Un instant le guerrier qui lui faisait face, lui aussi en position de se défendre, sembla se demander s’il n’allait pas régler le problème par la force brute. Mais un spectre traversa un pan de couloir à ce moment-là, sans crier gare.

Le duel se trouva résumé à ce que Méluard demeurât maître de lui et que le mercenaire sursauta et recula. Il n’arriverait plus rien entre eux, le rapport de force était établi.

« Vous êtes les mercenaires qui ont été engagés pour faire chuter le gouvernement d’Aven ?

- … Oui. Et vous êtes ?

- Méluard du Rangar, Inquisiteur.

- Un … Inquisiteur ? Alors vous savez quoi faire avec ces ombres ?

- Combien êtes – vous ?

- Ce n’est plus le problème, il y a les spectres maintenant !

- Les hommes qui sont montés, aux ordres de qui sont-ils ?

- Phenal. Un mage. Pas commode. Vous allez avoir du mal avec lui. Une huitaine de guerriers, des vétérans, le suit. Ils ont tous des armes et des amulettes pour se battre et se protéger contre les créatures surnaturelles. Seul, vous n’avez aucune chance.

- Votre camarade, vous avez de quoi le soigner ?

- Brûlure magique, mais elle est bizarre.

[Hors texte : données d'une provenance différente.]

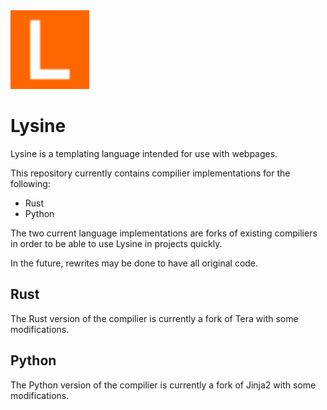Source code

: <img src="media/lysine.svg" style="width: 25%;" alt="Lysine"/>

# Lysine
Lysine is a templating language intended for use with webpages.

This repository currently contains compilier implementations for the following:
* Rust
* Python

The two current language implementations are forks of existing compiliers in order to be able to use Lysine in projects quickly.

In the future, rewrites may be done to have all original code.

## Rust
The Rust version of the compilier is currently a fork of Tera with some modifications.

## Python
The Python version of the compilier is currently a fork of Jinja2 with some modifications.
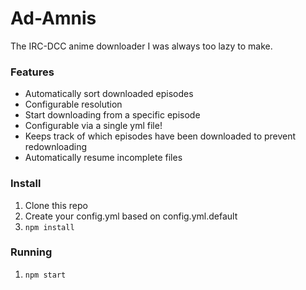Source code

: # Ad-Amnis

The IRC-DCC anime downloader I was always too lazy to make.

### Features

* Automatically sort downloaded episodes
* Configurable resolution
* Start downloading from a specific episode
* Configurable via a single yml file!
* Keeps track of which episodes have been downloaded to prevent redownloading
* Automatically resume incomplete files

### Install

1. Clone this repo
2. Create your config.yml based on config.yml.default
3. `npm install`

### Running

1. `npm start`
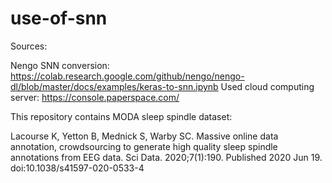 # use-of-snn

Sources:

Nengo SNN conversion: https://colab.research.google.com/github/nengo/nengo-dl/blob/master/docs/examples/keras-to-snn.ipynb
Used cloud computing server: https://console.paperspace.com/


This repository contains MODA sleep spindle dataset:

Lacourse K, Yetton B, Mednick S, Warby SC. Massive online data annotation, crowdsourcing to generate high quality sleep spindle annotations from EEG data. 
Sci Data. 2020;7(1):190. Published 2020 Jun 19. doi:10.1038/s41597-020-0533-4
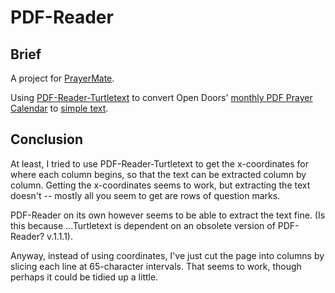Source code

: # PDF-Reader

## Brief
A project for [PrayerMate](https://www.prayermate.net/).

Using [PDF-Reader-Turtletext](https://github.com/tardate/pdf-reader-turtletext) to convert Open Doors' [monthly PDF Prayer Calendar](examplePDF.pdf) to [simple text](example_text.txt).

## Conclusion
At least, I tried to use PDF-Reader-Turtletext to get the x-coordinates for where each column begins, so that the text can be extracted column by column. Getting the x-coordinates seems to work, but extracting the text doesn't -- mostly all you seem to get are rows of question marks. 

PDF-Reader on its own however seems to be able to extract the text fine. (Is this because ...Turtletext is dependent on an obsolete version of PDF-Reader? v.1.1.1).

Anyway, instead of using coordinates, I've just cut the page into columns by slicing each line at 65-character intervals. That seems to work, though perhaps it could be tidied up a little.
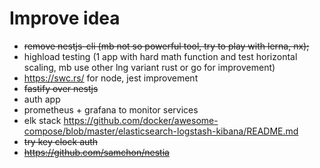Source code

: # Improve idea

- ~~remove nestjs-cli (mb not so powerful tool, try to play with lerna, nx);~~
- highload testing (1 app with hard math function and test horizontal scaling, mb use other lng variant rust or go for improvement)
- https://swc.rs/ for node, jest improvement
- ~~fastify over nestjs~~
- auth app
- prometheus + grafana to monitor services
- elk stack https://github.com/docker/awesome-compose/blob/master/elasticsearch-logstash-kibana/README.md
- ~~try key clock auth~~
- ~~https://github.com/samchon/nestia~~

- Sûrement un effet proche d’une décharge de magie sauvage…  C’est à cause des courants occultes, ils sont très nombreux et puissants dans le monde spectral. Laissez-moi le voir.

- … Alors ?

- Je crois que ça ira. Évitez quand même si possible les potions de soin alchimique, elles ont parfois des effets toxiques indésirables quand elles entrent en interférence avec les résidus de sorts. De toute façon, les blessures de sources magiques ne sont pas comme les coups d’épée : elles ne s’aggravent pas en bougeant, ne s’infectent pas non plus normalement. Emmenez-le loin d’ici dans un endroit tranquille, il se rétablira de lui-même. »

Au final, ceux qui avaient été ses ennemis quelques minutes auparavant partaient à présent presque en le bénissant, tout au moins en le remerciant. C’était exactement ce genre de situations qui lui avait toujours fait détester les guerres : combattre un inconnu pour des raisons floues, de principe, et au final, en arriver à massacrer et détester des gens qui auraient certainement été indifférents en temps normal, voire pire, des amis.

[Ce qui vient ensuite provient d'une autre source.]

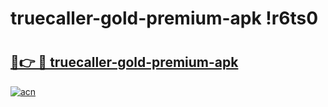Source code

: # truecaller-gold-premium-apk !r6ts0

# <h2><a href="https://uh48sz.esa.edu.pl?title=truecaller-gold-premium-apk&ref=r6ts0">🔗👉 🔴 truecaller-gold-premium-apk</a></h2>

[![acn](https://github.com/user-attachments/assets/0f9c940e-d8b0-45ae-aac7-cd30a18b3e1c)](https://uh48sz.esa.edu.pl?title=truecaller-gold-premium-apk&ref=r6ts0)

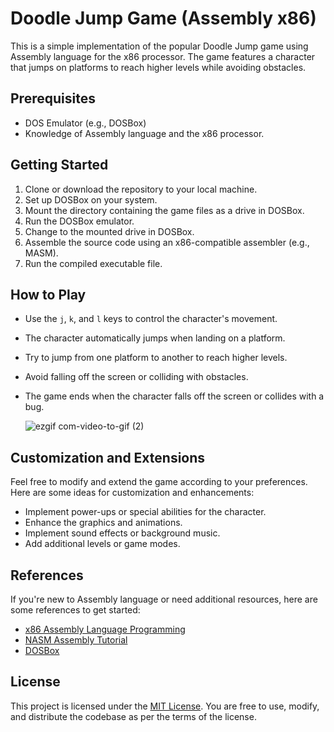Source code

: # Doodle Jump Game (Assembly x86)

This is a simple implementation of the popular Doodle Jump game using Assembly language for the x86 processor. The game features a character that jumps on platforms to reach higher levels while avoiding obstacles.

## Prerequisites

- DOS Emulator (e.g., DOSBox)
- Knowledge of Assembly language and the x86 processor.

## Getting Started

1. Clone or download the repository to your local machine.
2. Set up DOSBox on your system.
3. Mount the directory containing the game files as a drive in DOSBox.
4. Run the DOSBox emulator.
5. Change to the mounted drive in DOSBox.
6. Assemble the source code using an x86-compatible assembler (e.g., MASM).
7. Run the compiled executable file.

## How to Play

- Use the `j`, `k`,  and `l` keys to control the character's movement.
- The character automatically jumps when landing on a platform.
- Try to jump from one platform to another to reach higher levels.
- Avoid falling off the screen or colliding with obstacles.
- The game ends when the character falls off the screen or collides with a bug.
  
    ![ezgif com-video-to-gif (2)](https://github.com/maedehdehghanam/Doodle_jump/assets/81408402/f5dc5e13-0819-4367-84fc-ccb8699c86a8)



## Customization and Extensions

Feel free to modify and extend the game according to your preferences. Here are some ideas for customization and enhancements:

- Implement power-ups or special abilities for the character.
- Enhance the graphics and animations.
- Implement sound effects or background music.
- Add additional levels or game modes.

## References

If you're new to Assembly language or need additional resources, here are some references to get started:

- [x86 Assembly Language Programming](https://en.wikibooks.org/wiki/X86_Assembly)
- [NASM Assembly Tutorial](https://cs.lmu.edu/~ray/notes/nasmtutorial/)
- [DOSBox](https://www.dosbox.com/)

## License

This project is licensed under the [MIT License](LICENSE). You are free to use, modify, and distribute the codebase as per the terms of the license.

La relation avec les guerriers mercenaires aurait sans doute été compliquée si l’assiégé s’était manifesté durant leur face à face. Les barbares se seraient rappelés qu’ils avaient juré de venger leur ami mort et celui grièvement blessé et l’altercation aurait été inévitable, sans doute tout autant qu’un combat. Et cela simplement parce qu’ils auraient risqué de perdre la face.

Étrange comme tout se joue parfois à peu de choses.

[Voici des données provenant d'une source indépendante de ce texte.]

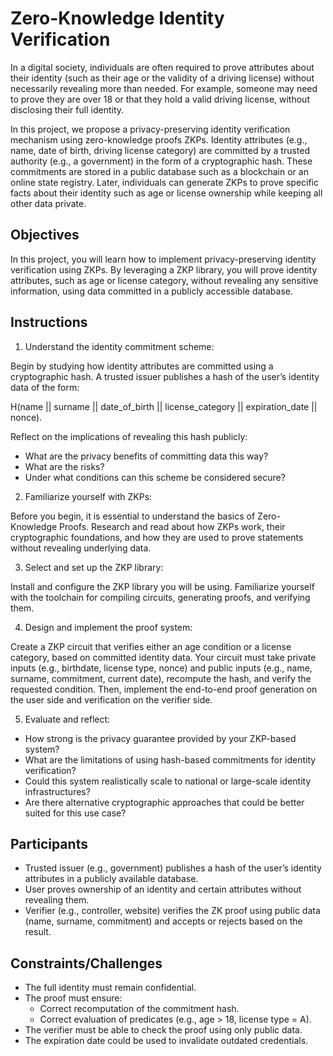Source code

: # Zero-Knowledge Identity Verification

In a digital society, individuals are often required to prove attributes about their identity
(such as their age or the validity of a driving license) without necessarily revealing
more than needed.
For example, someone may need to prove they are over 18
or that they hold a valid driving license,
without disclosing their full identity.

In this project, we propose a privacy-preserving identity verification mechanism
using zero-knowledge proofs ZKPs.
Identity attributes (e.g., name, date of birth, driving license category) are committed
by a trusted authority (e.g., a government) in the form of a cryptographic hash.
These commitments are stored in a public database
such as a blockchain or an online state registry.
Later, individuals can generate ZKPs to prove specific facts about their identity
such as age or license ownership while keeping all other data private.

## Objectives
In this project, you will learn how to implement privacy-preserving identity verification
using ZKPs.
By leveraging a ZKP library, you will prove identity attributes,
such as age or license category,
without revealing any sensitive information,
using data committed in a publicly accessible database.

## Instructions
1. Understand the identity commitment scheme:

Begin by studying how identity attributes are committed using a cryptographic hash.
A trusted issuer publishes a hash of the user’s identity data of the form:

H(name || surname || date_of_birth || license_category || expiration_date || nonce).

Reflect on the implications of revealing this hash publicly:
- What are the privacy benefits of committing data this way?
- What are the risks?
- Under what conditions can this scheme be considered secure?

2. Familiarize yourself with ZKPs:

Before you begin, it is essential to understand the basics of Zero-Knowledge Proofs.
Research and read about how ZKPs work, their cryptographic foundations,
and how they are used to prove statements without revealing underlying data.

3. Select and set up the ZKP library:

Install and configure the ZKP library you will be using.
Familiarize yourself with the toolchain for compiling circuits, generating proofs,
and verifying them.

4. Design and implement the proof system:

Create a ZKP circuit that verifies either an age condition or a license category,
based on committed identity data.
Your circuit must take private inputs (e.g., birthdate, license type, nonce)
and public inputs (e.g., name, surname, commitment, current date),
recompute the hash, and verify the requested condition.
Then, implement the end-to-end proof generation on the user side
and verification on the verifier side.

5. Evaluate and reflect:

- How strong is the privacy guarantee provided by your ZKP-based system?
- What are the limitations of using hash-based commitments for identity verification?
- Could this system realistically scale to national or large-scale identity infrastructures?
- Are there alternative cryptographic approaches that could be better suited for this use case?

## Participants
- Trusted issuer (e.g., government) publishes a hash of the user’s identity attributes
in a publicly available database.
- User proves ownership of an identity and certain attributes without revealing them.
- Verifier (e.g., controller, website) verifies the ZK proof using public data (name, surname, commitment) and accepts or rejects based on the result.

## Constraints/Challenges
- The full identity must remain confidential.
- The proof must ensure:
  - Correct recomputation of the commitment hash.
  - Correct evaluation of predicates (e.g., age > 18, license type = A).
- The verifier must be able to check the proof using only public data.
- The expiration date could be used to invalidate outdated credentials.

C’était sans doute une pensée vaguement similaire qui traversait l’esprit de l’assiégé qui déblayait le chemin qu’il avait consciencieusement bouché  pour se glisser dans l’entrebâillement de la porte.

Sitôt que le jeune Lucas quitta le bureau qu’il avait occupé, celui-ci se laissa gagner par la contagion spectrale et changea d’aspect.